So here’s my suggestion: Give Biden and his people a break on their antitrust crusade. It won’t do any harm. It won’t get in the way of the big stuff, which is mostly outside Biden’s control in any case. At worst, administration officials will be using inflation as an excuse to do things they should be doing in any case. And they might even have a marginal impact on inflation itself.
Paul Krugman, Why Are Progressives Hating on Antitrust?, N.Y. Times (Jan. 18, 2022).
It probably won’t work, so let’s do it?
We need to do it for other reasons, so let’s do it for the wrong reason?
There’s a word for this: Obsession.
Meanwhile, elsewhere in the piece, Krugman dismisses price controls, which are one remedy that would actually solve a few problems in the highly efficient (and hence unwise-to-break-up) industries, like meatpacking, to which he’d like to take the antitrust axe. (Not even price controls would, however, help with inflation.)
Krugman did write the introduction for a recent edition of the General Theory, but he diverges from his teacher on antitrust.
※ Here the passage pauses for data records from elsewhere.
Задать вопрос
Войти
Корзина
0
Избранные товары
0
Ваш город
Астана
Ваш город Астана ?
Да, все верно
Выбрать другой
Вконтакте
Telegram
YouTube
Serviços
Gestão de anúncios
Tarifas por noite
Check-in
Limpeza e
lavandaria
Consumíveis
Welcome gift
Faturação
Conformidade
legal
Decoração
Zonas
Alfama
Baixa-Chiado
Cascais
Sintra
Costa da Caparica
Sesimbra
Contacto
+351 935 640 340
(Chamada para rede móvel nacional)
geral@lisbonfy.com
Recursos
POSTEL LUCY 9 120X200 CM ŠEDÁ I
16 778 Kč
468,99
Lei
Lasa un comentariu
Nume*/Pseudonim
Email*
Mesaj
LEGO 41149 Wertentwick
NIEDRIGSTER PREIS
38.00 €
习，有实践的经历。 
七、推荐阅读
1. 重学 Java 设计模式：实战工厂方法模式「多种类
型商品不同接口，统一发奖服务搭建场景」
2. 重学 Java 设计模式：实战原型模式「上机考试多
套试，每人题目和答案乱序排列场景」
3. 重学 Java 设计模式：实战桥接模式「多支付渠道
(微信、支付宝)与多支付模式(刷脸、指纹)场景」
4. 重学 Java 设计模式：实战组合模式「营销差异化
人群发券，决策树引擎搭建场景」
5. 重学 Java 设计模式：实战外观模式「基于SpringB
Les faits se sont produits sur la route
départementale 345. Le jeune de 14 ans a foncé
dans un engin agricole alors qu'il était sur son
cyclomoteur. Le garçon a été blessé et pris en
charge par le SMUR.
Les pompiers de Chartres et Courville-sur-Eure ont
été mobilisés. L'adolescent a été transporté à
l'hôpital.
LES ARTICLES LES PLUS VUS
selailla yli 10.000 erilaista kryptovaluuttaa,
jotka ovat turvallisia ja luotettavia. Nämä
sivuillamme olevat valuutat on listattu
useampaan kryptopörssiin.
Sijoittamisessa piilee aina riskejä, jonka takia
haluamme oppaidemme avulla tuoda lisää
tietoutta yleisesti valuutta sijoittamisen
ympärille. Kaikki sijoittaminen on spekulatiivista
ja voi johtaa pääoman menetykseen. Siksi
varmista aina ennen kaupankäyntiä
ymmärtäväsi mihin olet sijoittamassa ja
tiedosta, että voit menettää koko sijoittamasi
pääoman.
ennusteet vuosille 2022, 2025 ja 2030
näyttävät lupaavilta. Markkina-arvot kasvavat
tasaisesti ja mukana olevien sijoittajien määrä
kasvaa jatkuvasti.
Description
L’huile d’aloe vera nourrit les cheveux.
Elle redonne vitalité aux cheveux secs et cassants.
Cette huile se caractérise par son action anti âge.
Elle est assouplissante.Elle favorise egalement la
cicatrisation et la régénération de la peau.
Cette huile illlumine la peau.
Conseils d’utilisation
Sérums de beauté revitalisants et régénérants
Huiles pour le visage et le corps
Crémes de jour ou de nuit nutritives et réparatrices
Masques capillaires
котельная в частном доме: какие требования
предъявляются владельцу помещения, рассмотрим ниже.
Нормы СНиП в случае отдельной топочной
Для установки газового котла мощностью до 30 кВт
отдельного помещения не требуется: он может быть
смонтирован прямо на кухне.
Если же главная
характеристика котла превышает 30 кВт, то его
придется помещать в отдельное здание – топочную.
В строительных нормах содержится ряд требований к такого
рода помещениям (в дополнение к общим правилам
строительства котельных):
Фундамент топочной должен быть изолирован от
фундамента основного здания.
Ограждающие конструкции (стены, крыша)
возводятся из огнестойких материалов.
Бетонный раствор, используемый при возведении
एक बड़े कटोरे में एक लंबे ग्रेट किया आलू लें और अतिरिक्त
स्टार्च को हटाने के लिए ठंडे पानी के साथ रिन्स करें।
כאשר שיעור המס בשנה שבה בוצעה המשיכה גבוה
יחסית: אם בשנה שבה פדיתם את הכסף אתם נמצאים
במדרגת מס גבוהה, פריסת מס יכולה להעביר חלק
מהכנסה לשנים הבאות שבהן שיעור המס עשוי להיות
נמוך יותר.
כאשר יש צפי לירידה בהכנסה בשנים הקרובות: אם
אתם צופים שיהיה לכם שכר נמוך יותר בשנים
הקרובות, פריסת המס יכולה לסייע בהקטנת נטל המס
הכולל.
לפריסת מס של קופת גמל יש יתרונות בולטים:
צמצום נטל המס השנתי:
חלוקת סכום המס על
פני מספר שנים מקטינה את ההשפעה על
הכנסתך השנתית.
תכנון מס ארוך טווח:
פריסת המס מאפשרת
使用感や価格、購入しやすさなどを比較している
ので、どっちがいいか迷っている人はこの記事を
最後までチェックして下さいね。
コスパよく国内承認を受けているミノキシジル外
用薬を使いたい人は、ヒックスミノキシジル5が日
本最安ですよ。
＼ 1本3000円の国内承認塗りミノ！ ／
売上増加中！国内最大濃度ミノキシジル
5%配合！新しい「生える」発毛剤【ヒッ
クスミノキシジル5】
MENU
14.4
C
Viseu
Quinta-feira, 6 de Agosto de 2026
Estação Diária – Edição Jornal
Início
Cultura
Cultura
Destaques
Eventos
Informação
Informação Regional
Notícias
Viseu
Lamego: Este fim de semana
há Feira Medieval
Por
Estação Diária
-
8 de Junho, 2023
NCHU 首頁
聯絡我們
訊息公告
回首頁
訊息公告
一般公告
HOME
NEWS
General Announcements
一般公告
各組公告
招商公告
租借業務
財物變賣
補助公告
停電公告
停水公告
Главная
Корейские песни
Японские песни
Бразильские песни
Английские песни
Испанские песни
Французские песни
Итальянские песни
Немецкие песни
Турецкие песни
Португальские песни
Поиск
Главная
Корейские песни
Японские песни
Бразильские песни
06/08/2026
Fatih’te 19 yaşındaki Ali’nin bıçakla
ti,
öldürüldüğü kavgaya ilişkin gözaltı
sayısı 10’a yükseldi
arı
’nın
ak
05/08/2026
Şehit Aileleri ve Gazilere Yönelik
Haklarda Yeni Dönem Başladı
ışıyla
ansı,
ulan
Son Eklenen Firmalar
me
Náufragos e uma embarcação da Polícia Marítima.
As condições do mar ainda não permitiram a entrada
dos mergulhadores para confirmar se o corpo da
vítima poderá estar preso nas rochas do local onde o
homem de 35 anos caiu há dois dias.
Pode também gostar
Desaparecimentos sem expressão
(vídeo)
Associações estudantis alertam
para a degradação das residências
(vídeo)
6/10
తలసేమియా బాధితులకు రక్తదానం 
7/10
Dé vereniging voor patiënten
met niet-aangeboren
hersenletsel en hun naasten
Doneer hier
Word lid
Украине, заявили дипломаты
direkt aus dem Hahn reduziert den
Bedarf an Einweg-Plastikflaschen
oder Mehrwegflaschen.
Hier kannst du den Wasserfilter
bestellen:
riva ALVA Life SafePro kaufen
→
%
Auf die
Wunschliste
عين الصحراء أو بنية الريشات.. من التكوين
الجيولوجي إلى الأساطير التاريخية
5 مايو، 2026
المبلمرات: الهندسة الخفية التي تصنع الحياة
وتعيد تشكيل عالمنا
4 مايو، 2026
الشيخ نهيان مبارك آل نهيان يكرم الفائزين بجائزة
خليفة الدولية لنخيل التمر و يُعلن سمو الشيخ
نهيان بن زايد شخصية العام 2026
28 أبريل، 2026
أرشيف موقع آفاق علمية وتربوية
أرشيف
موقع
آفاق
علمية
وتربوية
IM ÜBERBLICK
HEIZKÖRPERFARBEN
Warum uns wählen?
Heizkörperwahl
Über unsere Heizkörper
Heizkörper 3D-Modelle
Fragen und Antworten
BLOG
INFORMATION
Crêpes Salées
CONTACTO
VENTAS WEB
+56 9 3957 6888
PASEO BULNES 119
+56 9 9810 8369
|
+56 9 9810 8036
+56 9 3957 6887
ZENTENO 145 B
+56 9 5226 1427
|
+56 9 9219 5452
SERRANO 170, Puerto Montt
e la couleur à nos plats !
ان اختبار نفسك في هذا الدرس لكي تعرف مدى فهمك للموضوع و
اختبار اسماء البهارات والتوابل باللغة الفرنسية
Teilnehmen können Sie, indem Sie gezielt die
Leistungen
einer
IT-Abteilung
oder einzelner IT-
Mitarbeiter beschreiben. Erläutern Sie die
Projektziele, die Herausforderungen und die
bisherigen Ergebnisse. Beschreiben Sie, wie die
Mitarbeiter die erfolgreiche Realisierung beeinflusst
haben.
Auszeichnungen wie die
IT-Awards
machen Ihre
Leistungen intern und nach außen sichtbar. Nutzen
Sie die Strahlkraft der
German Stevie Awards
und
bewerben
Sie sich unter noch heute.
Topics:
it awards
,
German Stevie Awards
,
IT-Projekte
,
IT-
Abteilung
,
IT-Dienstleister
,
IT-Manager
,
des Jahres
Keynes famously thought inflation, or the lack thereof, had nothing to do with competition, monopoly or any other microeconomic phenomenon, which is why he disdained both the N.R.A. and Thurman Arnold. Instead, he invented a whole new branch of economics—macroeconomics—to explain it.
But if there’s no intellectual foundation for progressive antimonopolism, why does it so appeal? As Krugman’s evocation, elsewhere in the piece, of J.F.K. talking tough to the steel industry suggests, it’s a macho thing—progressives thumping their chests at corporate America.
If that sounds a bit savage, there’s a cologne for that, too.